Şahin Demir, bazen de, yüzün tamamına müdahale ederek, bir tür maske yaratmayı tercih etmiş. İkili ya da tekli bu çalışmalarda, boya katmanları yüzün tamamını kapladığı için, gözün, çarpıcı biçimde öne çıktığı hemen fark edilir. Bu seriye ait portrelerin çok daha güçlü bir ifadeye, okunaklı bir yüze sahip olduklarını söylemem gerek. Çağdaş sanatın; modernliğin, dolayısıyla kimliklerin parçalanması üzerine kurulu olduğu düşünülürse, bu tür portrelerin parçalanmış toplumsal kimliğe daha yakın durduğunu belirtmeliyim. Ama Demir’in kendi gücünü gösterdiği portreler, bana göre, siyahın ve grinin tonlarıyla yarattığı kadın yüzlerine ait çalışmalar. Tamamlanmamış havası veren, bazen boyanmayı bekler gibi duran, bazen de tuvalden yavaş yavaş yüzeye çıkmaya başlayan anatomik becerinin ürünü portreler… Üstelik bu seri, sanatçının ilk dönem dokunuşlarına çok daha yakın durmaktadır. Ve bir çoğu, sanat silsilesi içinde, öncü ustalarını anımsatan örnekler olarak, sanat silsilesi içinde, çok daha anlamlı bir yere sahip. Özgünlüğün kapılarını da bunlar açacak gibi görünüyor.
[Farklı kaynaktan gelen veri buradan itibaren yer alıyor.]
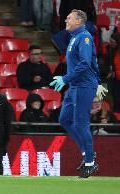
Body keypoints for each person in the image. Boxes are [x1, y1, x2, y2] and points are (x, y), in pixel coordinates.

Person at [49, 9, 108, 178]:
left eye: (68, 18)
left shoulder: (84, 37)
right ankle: (86, 152)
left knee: (81, 122)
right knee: (64, 119)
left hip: (82, 86)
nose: (65, 21)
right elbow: (93, 61)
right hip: (75, 85)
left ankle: (90, 162)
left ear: (79, 21)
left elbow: (85, 63)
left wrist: (66, 79)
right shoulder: (75, 37)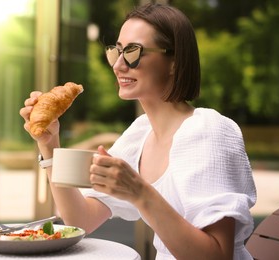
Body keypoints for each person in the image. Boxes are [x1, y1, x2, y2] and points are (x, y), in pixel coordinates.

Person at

Şahin Demir resmi için yaptığım bu kısa okuma; esasen, çağdaş sanatın, üç ortağından biri olarak, izleyiciye tam yetki veren bağımsız bakışın bir sonucu. Eco’nun belleğinden ödünç alınma bir ifadeyle söylersek, çağdaş sanat, açık yapıtların izleyici yorumuna muhtaç olduğu parçalanmış bir sanattır. Ama yapıtın tersine, yorumun ucu sonsuza dek açık olamaz. Aynı şekilde, yapıtın açıklığı da, açıklığı okumaya değer kılacak anlamlı bir çıkış noktasına sahip olmalıdır. Baudrillard’ın hatırlattığı şekliyle, “sanatın sınır çizgisi, iktidarın sınır çizgisi kadar vahşi” ve belirlenemez olabilir; fakat insan gözünün ve aklının kesinlikle bir sınırı var. Şimdilik. Bunu anlamanın tek yolu denemek… Şahin Demir’in de çağdaş sanatın da yaptığı, birçok şeyin yanında, aslında bu. Sınırları belirsiz bir bozkırda, vahşice, yüze ait kimliğin olası sahiplerini aramak.

/…/

Durmuş Akbulut, senarist ve yönetmen. Uzun metrajlı sinema filmlerinin yanında özellikle plastik sanatlar konusunda yazılar yazmaktadır ve ressam belgeselleri çekmektedir. Resim Neyi Anlatır, Devrim Erbil: Resmin Şairi ve Sinemanın İlkleri adlı kitapları bulunmaktadır.